Nick Fillmore said...

I am concerned that the candidates are not discussing the most important issue of our time:

http://nickfillmore.blogspot.com/2012/02/ndp-leadership-candidates-ducking.html

Anonymous said...

I agree with Nash's status as the candidate most sympathetic to the Palestinian position in this tragic conflict. I admire her bravery to publicly make her position clear, as few other politicians of any party are willing to make that stand. She has attended and spoke at many of the peace rallies and protests I've covered over the past years as a journalist.

I think you're wrong about Nathan Cullen. The Palestinian question was put to him at a public meeting in Toronto at The Centre for Social Innovation, and while I can't recall his exact response, it was close to what you view as Nash's position, and inspired enthusiastic applause from those in the audience who agree. The rest who didn't applaud- appeared to check out those who did, and take note.

Regarding Mulcair, I would really like to know if the allegations have any substance as this is a key policy issue for me in deciding who to support for leadership. I questioned some of the reports regarding Mulcair's alleged bias towards the Israeli gov't's policies as they relate to the Palestinians, and one of his supporters sent me this response:

"It is all very exagerated and misleading. It starts with attributing a quote to Tom that he never said and gets worse from there...
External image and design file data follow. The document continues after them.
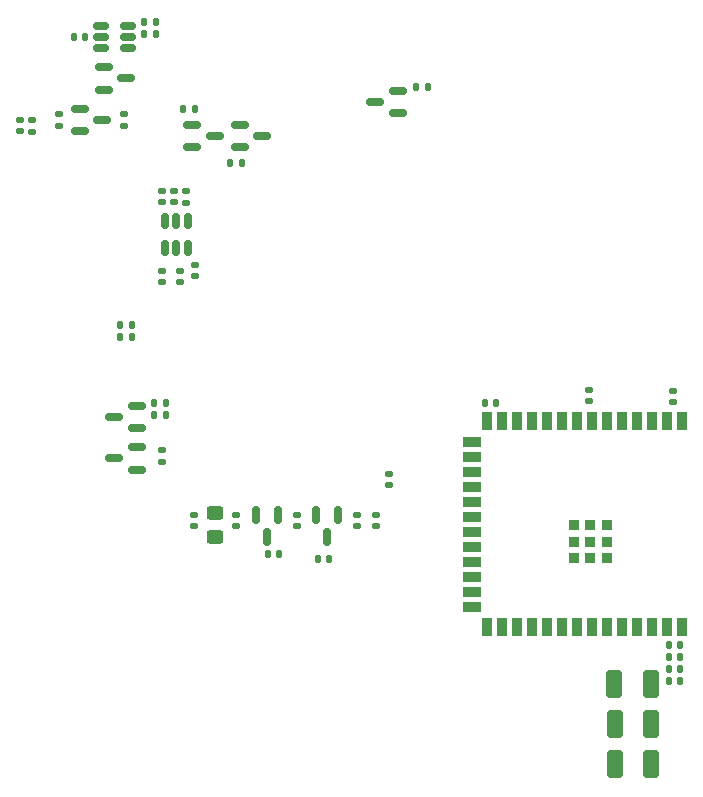
<source format=gbp>
%TF.GenerationSoftware,KiCad,Pcbnew,(7.0.0)*%
%TF.CreationDate,2023-03-19T15:39:49-07:00*%
%TF.ProjectId,ai-camera-rev2,61692d63-616d-4657-9261-2d726576322e,rev2*%
%TF.SameCoordinates,PX5a995c0PY2aea540*%
%TF.FileFunction,Paste,Bot*%
%TF.FilePolarity,Positive*%
%FSLAX46Y46*%
G04 Gerber Fmt 4.6, Leading zero omitted, Abs format (unit mm)*
G04 Created by KiCad (PCBNEW (7.0.0)) date 2023-03-19 15:39:49*
%MOMM*%
%LPD*%
G01*
G04 APERTURE LIST*
G04 Aperture macros list*
%AMRoundRect*
0 Rectangle with rounded corners*
0 $1 Rounding radius*
0 $2 $3 $4 $5 $6 $7 $8 $9 X,Y pos of 4 corners*
0 Add a 4 corners polygon primitive as box body*
4,1,4,$2,$3,$4,$5,$6,$7,$8,$9,$2,$3,0*
0 Add four circle primitives for the rounded corners*
1,1,$1+$1,$2,$3*
1,1,$1+$1,$4,$5*
1,1,$1+$1,$6,$7*
1,1,$1+$1,$8,$9*
0 Add four rect primitives between the rounded corners*
20,1,$1+$1,$2,$3,$4,$5,0*
20,1,$1+$1,$4,$5,$6,$7,0*
20,1,$1+$1,$6,$7,$8,$9,0*
20,1,$1+$1,$8,$9,$2,$3,0*%
G04 Aperture macros list end*
%ADD10RoundRect,0.150000X-0.587500X-0.150000X0.587500X-0.150000X0.587500X0.150000X-0.587500X0.150000X0*%
%ADD11RoundRect,0.250000X0.412500X0.925000X-0.412500X0.925000X-0.412500X-0.925000X0.412500X-0.925000X0*%
%ADD12RoundRect,0.135000X0.135000X0.185000X-0.135000X0.185000X-0.135000X-0.185000X0.135000X-0.185000X0*%
%ADD13RoundRect,0.140000X0.170000X-0.140000X0.170000X0.140000X-0.170000X0.140000X-0.170000X-0.140000X0*%
%ADD14R,0.900000X0.900000*%
%ADD15R,0.900000X1.500000*%
%ADD16R,1.500000X0.900000*%
%ADD17RoundRect,0.135000X-0.185000X0.135000X-0.185000X-0.135000X0.185000X-0.135000X0.185000X0.135000X0*%
%ADD18RoundRect,0.140000X-0.140000X-0.170000X0.140000X-0.170000X0.140000X0.170000X-0.140000X0.170000X0*%
%ADD19RoundRect,0.150000X0.587500X0.150000X-0.587500X0.150000X-0.587500X-0.150000X0.587500X-0.150000X0*%
%ADD20RoundRect,0.140000X-0.170000X0.140000X-0.170000X-0.140000X0.170000X-0.140000X0.170000X0.140000X0*%
%ADD21RoundRect,0.140000X0.140000X0.170000X-0.140000X0.170000X-0.140000X-0.170000X0.140000X-0.170000X0*%
%ADD22RoundRect,0.150000X-0.150000X0.587500X-0.150000X-0.587500X0.150000X-0.587500X0.150000X0.587500X0*%
%ADD23RoundRect,0.135000X-0.135000X-0.185000X0.135000X-0.185000X0.135000X0.185000X-0.135000X0.185000X0*%
%ADD24RoundRect,0.150000X0.512500X0.150000X-0.512500X0.150000X-0.512500X-0.150000X0.512500X-0.150000X0*%
%ADD25RoundRect,0.135000X0.185000X-0.135000X0.185000X0.135000X-0.185000X0.135000X-0.185000X-0.135000X0*%
%ADD26RoundRect,0.150000X-0.150000X0.512500X-0.150000X-0.512500X0.150000X-0.512500X0.150000X0.512500X0*%
%ADD27RoundRect,0.250000X0.450000X-0.325000X0.450000X0.325000X-0.450000X0.325000X-0.450000X-0.325000X0*%
G04 APERTURE END LIST*
D10*
X20562500Y-13810000D03*
X20562500Y-11910000D03*
X22437500Y-12860000D03*
D11*
X59375000Y-62637500D03*
X56300000Y-62637500D03*
D12*
X15430000Y-28870000D03*
X14410000Y-28870000D03*
D13*
X61250000Y-35390000D03*
X61250000Y-34430000D03*
D14*
X52859999Y-48629999D03*
X54259999Y-48629999D03*
X55659999Y-48629999D03*
X52859999Y-47229999D03*
X54259999Y-47229999D03*
X55659999Y-47229999D03*
X52859999Y-45829999D03*
X54259999Y-45829999D03*
X55659999Y-45829999D03*
D15*
X61979999Y-54479999D03*
X60709999Y-54479999D03*
X59439999Y-54479999D03*
X58169999Y-54479999D03*
X56899999Y-54479999D03*
X55629999Y-54479999D03*
X54359999Y-54479999D03*
X53089999Y-54479999D03*
X51819999Y-54479999D03*
X50549999Y-54479999D03*
X49279999Y-54479999D03*
X48009999Y-54479999D03*
X46739999Y-54479999D03*
X45469999Y-54479999D03*
D16*
X44219999Y-52714999D03*
X44219999Y-51444999D03*
X44219999Y-50174999D03*
X44219999Y-48904999D03*
X44219999Y-47634999D03*
X44219999Y-46364999D03*
X44219999Y-45094999D03*
X44219999Y-43824999D03*
X44219999Y-42554999D03*
X44219999Y-41284999D03*
X44219999Y-40014999D03*
X44219999Y-38744999D03*
D15*
X45469999Y-36979999D03*
X46739999Y-36979999D03*
X48009999Y-36979999D03*
X49279999Y-36979999D03*
X50549999Y-36979999D03*
X51819999Y-36979999D03*
X53089999Y-36979999D03*
X54359999Y-36979999D03*
X55629999Y-36979999D03*
X56899999Y-36979999D03*
X58169999Y-36979999D03*
X59439999Y-36979999D03*
X60709999Y-36979999D03*
X61979999Y-36979999D03*
D13*
X18000000Y-18480000D03*
X18000000Y-17520000D03*
X19500000Y-25230000D03*
X19500000Y-24270000D03*
X37236400Y-42418000D03*
X37236400Y-41458000D03*
D17*
X20000000Y-17490000D03*
X20000000Y-18510000D03*
D13*
X14750000Y-11980000D03*
X14750000Y-11020000D03*
X18000000Y-25230000D03*
X18000000Y-24270000D03*
D18*
X60895000Y-56975000D03*
X61855000Y-56975000D03*
D19*
X15837500Y-39210000D03*
X15837500Y-41110000D03*
X13962500Y-40160000D03*
D13*
X6000000Y-12480000D03*
X6000000Y-11520000D03*
D20*
X29413200Y-44941900D03*
X29413200Y-45901900D03*
D12*
X40510000Y-8750000D03*
X39490000Y-8750000D03*
D21*
X11500000Y-4500000D03*
X10540000Y-4500000D03*
D11*
X59387500Y-66050000D03*
X56312500Y-66050000D03*
D22*
X30990200Y-44934900D03*
X32890200Y-44934900D03*
X31940200Y-46809900D03*
D21*
X46300000Y-35440000D03*
X45340000Y-35440000D03*
D13*
X20726400Y-45878800D03*
X20726400Y-44918800D03*
D12*
X17510000Y-3250000D03*
X16490000Y-3250000D03*
D23*
X19740000Y-10570000D03*
X20760000Y-10570000D03*
D13*
X20750000Y-24730000D03*
X20750000Y-23770000D03*
D10*
X11062500Y-12450000D03*
X11062500Y-10550000D03*
X12937500Y-11500000D03*
D18*
X60895000Y-55975000D03*
X61855000Y-55975000D03*
D10*
X13062500Y-8950000D03*
X13062500Y-7050000D03*
X14937500Y-8000000D03*
D24*
X15137500Y-3550000D03*
X15137500Y-4500000D03*
X15137500Y-5450000D03*
X12862500Y-5450000D03*
X12862500Y-4500000D03*
X12862500Y-3550000D03*
D12*
X17510000Y-4250000D03*
X16490000Y-4250000D03*
D20*
X24282400Y-44918800D03*
X24282400Y-45878800D03*
D23*
X17310000Y-36460000D03*
X18330000Y-36460000D03*
D25*
X7000000Y-12510000D03*
X7000000Y-11490000D03*
D12*
X18330000Y-35450000D03*
X17310000Y-35450000D03*
D18*
X60920000Y-59000000D03*
X61880000Y-59000000D03*
X31206200Y-48666400D03*
X32166200Y-48666400D03*
D20*
X9250000Y-11020000D03*
X9250000Y-11980000D03*
X54102000Y-34346000D03*
X54102000Y-35306000D03*
D18*
X60895000Y-58000000D03*
X61855000Y-58000000D03*
X26952000Y-48260000D03*
X27912000Y-48260000D03*
D13*
X19000000Y-18480000D03*
X19000000Y-17520000D03*
D11*
X59362500Y-59250000D03*
X56287500Y-59250000D03*
D26*
X18250000Y-20062500D03*
X19200000Y-20062500D03*
X20150000Y-20062500D03*
X20150000Y-22337500D03*
X19200000Y-22337500D03*
X18250000Y-22337500D03*
D19*
X37937500Y-9050000D03*
X37937500Y-10950000D03*
X36062500Y-10000000D03*
D27*
X22504400Y-46795800D03*
X22504400Y-44745800D03*
D20*
X34512200Y-44932900D03*
X34512200Y-45892900D03*
D12*
X24740000Y-15150000D03*
X23720000Y-15150000D03*
D20*
X18000000Y-39480000D03*
X18000000Y-40440000D03*
X36068000Y-44935200D03*
X36068000Y-45895200D03*
D22*
X25923200Y-44934900D03*
X27823200Y-44934900D03*
X26873200Y-46809900D03*
D10*
X24562500Y-13800000D03*
X24562500Y-11900000D03*
X26437500Y-12850000D03*
D23*
X14410000Y-29880000D03*
X15430000Y-29880000D03*
D19*
X15837500Y-35700000D03*
X15837500Y-37600000D03*
X13962500Y-36650000D03*
M02*

</source>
For example, the Libby Davies thing is blown out of all proportion.
In 2008 she said that Israel had "occupied Palestine since 1948". Israel was of course formed under borders sanctioned by the United Nations in '48 so it is wrong to use the word "occupied" going back to then. 1967 is the pertinent date toused that term about the West Bank and other territory taken in that year's war. Tom does not question that. But to say 1948 implies that Israel was an illegitimate country from the start even within the UN sanctioned borders... This led to a firestorm which had to be corected. Jack Layton hiself publicly corrected her and so did Tom, whose riding... has many Hasidic Jews. He did this in fairly constrained language, certainly with Jack's approval. No matter how many times the record has been set straight, he is constantly met with allegations that he "viciously attacked her" or "humiliated her" ..."

bazie said...

There is a large gap between the amount of information we have (and thus the accuracy of my assessment) between Cullen and Mulcair. There is very little information on Cullen's positions and the somewhat neutral sounding quotes I found are often quite old going back to the 2006 Lebanon war. Mulcair, on the other hand, has many numerous statements and been right at the center of the debate within the NDP on Israel/Palestine affecting very significant changes in official policy. So I feel far more confident with my assessment that Muclair is the furthers on the Israel side of the candidates than that Cullen is somewhere in the middle between Nash and Mulcair.

Davidd419 said...

It's interesting I like Nash, Mulcair & Cullen... although I am a supporter of Israel I prefer Cullen's moderate view. How about we just step back & let Israel & Palestine do what they want... it's not our job to sort out their mess... if they want to blow each other up so be it! It's not our job to police the world! If they wanted us to police them they'd join Canada. In the meantime we have our OWN issues to deal with.

bazie said...

I don't much mind the view that the Israel/Palestine issue is a relatively unimportant one in the larger context of domestic Canadian politics. But I do believe we should be at least cognizant of the fact that the rhetoric and actions of the Harper government do work to enable certain actions on the ground that make real and legitimate differences in the lives and livelihoods of other people in other countries. Complete indifference to the suffering of others and the influence votes have on them should not be accepted.